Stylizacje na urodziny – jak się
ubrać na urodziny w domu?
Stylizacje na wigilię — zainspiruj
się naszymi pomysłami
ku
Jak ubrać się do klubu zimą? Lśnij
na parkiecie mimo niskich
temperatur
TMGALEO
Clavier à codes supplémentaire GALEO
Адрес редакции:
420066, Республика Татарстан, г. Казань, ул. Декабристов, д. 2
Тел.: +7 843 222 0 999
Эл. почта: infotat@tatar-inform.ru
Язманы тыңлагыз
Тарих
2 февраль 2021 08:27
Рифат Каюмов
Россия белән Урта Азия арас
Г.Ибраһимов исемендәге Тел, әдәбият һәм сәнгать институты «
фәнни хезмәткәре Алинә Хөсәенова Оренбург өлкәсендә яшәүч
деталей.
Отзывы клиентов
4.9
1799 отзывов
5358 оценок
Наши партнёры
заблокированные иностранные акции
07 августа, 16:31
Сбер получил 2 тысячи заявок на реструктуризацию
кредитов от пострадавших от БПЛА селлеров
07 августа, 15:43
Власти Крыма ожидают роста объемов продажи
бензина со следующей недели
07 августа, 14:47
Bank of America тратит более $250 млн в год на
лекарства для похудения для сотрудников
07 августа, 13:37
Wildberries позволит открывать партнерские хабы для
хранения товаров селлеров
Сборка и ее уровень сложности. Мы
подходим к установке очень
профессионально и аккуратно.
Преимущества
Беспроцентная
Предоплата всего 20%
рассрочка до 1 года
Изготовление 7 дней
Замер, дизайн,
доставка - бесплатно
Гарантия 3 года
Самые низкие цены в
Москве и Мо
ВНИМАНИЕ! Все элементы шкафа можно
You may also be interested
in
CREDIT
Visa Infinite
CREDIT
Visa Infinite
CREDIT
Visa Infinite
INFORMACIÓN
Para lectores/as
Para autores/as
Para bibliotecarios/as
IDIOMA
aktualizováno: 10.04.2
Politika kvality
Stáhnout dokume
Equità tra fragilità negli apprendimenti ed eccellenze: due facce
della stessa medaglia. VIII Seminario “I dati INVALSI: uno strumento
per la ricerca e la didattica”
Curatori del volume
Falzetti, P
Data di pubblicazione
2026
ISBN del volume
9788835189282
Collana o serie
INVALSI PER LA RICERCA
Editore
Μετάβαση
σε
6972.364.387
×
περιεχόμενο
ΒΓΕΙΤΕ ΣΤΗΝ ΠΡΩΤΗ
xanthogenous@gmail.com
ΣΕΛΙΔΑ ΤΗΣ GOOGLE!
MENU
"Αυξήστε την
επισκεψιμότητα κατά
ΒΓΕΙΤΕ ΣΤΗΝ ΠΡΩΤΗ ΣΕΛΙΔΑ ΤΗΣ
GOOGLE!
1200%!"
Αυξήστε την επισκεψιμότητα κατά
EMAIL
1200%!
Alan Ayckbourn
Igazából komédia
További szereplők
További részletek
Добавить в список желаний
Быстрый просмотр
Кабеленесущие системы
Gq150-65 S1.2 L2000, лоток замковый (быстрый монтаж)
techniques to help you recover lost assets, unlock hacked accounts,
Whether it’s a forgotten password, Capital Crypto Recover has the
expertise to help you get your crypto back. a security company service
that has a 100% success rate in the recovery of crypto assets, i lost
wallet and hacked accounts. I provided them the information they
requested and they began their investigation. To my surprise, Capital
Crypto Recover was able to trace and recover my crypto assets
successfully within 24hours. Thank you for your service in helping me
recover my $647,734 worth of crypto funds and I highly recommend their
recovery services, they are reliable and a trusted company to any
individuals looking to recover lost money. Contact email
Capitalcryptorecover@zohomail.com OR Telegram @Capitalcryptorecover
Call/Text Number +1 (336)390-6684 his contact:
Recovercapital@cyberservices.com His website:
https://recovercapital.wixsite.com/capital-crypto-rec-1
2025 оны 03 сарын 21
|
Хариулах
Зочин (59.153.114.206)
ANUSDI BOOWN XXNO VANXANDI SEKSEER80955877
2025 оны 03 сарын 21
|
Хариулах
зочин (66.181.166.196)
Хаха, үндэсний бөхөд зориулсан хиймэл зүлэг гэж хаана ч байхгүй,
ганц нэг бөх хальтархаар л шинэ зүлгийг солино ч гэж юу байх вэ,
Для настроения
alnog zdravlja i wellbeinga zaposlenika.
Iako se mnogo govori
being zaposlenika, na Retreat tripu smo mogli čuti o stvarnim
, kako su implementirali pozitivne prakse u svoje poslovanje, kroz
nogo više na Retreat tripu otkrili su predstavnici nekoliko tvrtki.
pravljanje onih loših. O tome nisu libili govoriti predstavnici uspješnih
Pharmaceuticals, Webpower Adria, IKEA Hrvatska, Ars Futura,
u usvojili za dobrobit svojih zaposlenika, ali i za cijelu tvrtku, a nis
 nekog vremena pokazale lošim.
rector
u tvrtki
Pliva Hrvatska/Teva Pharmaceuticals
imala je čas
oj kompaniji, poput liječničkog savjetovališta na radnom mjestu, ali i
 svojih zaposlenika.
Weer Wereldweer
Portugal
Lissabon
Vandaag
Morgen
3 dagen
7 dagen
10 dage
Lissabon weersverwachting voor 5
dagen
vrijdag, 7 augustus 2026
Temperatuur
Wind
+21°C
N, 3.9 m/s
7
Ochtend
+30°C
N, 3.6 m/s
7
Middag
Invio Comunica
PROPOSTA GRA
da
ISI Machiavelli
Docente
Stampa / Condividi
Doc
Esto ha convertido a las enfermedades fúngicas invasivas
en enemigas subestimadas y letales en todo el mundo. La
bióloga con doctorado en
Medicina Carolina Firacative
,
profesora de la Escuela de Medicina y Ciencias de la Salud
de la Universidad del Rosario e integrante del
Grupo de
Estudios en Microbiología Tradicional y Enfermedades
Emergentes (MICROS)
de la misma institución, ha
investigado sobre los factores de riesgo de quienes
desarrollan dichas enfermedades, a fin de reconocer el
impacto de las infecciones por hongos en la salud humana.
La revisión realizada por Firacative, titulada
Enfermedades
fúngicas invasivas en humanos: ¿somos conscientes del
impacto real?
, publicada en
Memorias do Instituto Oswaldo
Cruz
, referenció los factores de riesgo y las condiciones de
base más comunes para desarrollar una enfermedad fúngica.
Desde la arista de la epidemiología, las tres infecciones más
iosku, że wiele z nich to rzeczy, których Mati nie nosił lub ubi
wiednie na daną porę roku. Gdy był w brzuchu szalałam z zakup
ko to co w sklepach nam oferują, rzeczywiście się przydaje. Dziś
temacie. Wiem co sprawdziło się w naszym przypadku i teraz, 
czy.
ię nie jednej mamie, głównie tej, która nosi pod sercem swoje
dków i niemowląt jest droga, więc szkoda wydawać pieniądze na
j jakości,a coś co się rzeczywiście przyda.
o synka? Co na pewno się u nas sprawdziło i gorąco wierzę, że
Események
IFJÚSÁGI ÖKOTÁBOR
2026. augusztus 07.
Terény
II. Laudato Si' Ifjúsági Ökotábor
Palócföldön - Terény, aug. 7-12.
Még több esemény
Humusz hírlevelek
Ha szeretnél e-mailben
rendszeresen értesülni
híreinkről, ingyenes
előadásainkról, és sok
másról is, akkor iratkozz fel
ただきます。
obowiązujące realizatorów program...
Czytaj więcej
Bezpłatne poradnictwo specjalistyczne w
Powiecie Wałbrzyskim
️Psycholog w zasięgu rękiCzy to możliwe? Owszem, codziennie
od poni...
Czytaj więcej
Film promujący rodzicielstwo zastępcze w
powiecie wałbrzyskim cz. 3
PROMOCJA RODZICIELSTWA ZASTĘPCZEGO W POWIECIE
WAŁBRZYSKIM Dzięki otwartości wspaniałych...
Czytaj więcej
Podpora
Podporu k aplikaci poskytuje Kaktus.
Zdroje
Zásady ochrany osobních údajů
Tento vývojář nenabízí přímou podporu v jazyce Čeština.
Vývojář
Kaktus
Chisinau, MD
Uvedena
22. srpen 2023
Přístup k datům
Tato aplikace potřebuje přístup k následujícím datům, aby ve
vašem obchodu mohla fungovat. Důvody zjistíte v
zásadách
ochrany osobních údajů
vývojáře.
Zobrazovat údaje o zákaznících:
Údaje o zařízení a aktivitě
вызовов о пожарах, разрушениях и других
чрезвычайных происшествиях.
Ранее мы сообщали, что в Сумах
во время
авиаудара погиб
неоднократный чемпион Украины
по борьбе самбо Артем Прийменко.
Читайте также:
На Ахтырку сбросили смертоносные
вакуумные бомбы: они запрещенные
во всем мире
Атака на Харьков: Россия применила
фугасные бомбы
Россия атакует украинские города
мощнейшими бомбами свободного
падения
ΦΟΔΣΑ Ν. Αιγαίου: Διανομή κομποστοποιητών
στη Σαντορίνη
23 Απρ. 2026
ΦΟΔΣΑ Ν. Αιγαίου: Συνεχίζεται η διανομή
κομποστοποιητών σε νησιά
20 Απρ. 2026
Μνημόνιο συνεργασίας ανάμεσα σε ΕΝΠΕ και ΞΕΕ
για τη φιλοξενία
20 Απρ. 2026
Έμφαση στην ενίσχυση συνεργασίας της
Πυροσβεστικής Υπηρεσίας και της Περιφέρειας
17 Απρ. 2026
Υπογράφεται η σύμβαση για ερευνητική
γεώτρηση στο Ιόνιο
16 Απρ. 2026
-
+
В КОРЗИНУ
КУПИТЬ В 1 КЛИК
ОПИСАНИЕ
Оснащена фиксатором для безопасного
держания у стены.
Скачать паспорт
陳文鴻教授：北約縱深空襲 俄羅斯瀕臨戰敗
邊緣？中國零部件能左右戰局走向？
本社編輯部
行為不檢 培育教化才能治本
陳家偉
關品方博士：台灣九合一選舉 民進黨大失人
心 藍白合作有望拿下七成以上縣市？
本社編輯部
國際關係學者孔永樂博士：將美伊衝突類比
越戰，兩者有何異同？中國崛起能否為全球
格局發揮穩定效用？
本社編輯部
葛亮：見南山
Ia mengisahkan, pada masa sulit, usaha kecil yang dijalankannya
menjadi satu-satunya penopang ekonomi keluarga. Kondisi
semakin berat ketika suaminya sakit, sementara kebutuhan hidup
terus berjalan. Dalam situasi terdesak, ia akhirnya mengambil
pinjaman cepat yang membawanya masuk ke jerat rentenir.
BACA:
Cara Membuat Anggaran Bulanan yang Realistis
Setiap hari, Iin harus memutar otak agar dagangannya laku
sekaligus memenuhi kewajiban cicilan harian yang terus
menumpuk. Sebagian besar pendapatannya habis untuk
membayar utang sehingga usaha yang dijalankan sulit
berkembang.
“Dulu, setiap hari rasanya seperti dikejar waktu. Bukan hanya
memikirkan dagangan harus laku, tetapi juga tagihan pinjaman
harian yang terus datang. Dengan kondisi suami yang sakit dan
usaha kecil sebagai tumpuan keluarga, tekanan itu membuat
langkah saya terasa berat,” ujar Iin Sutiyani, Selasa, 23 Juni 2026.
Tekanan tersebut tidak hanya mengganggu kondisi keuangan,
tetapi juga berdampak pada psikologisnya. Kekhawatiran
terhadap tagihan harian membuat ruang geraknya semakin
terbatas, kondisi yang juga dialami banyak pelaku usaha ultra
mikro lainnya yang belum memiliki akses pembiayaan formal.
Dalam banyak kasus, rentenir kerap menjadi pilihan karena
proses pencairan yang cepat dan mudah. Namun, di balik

________________________

*PROBLEM STATEMENT:*
Select each line in the records above that contains the string "августа", and copy those lines out in full.

*OUTPUT FOR THIS EXERCISE:*
07 августа, 16:31
07 августа, 15:43
07 августа, 14:47
07 августа, 13:37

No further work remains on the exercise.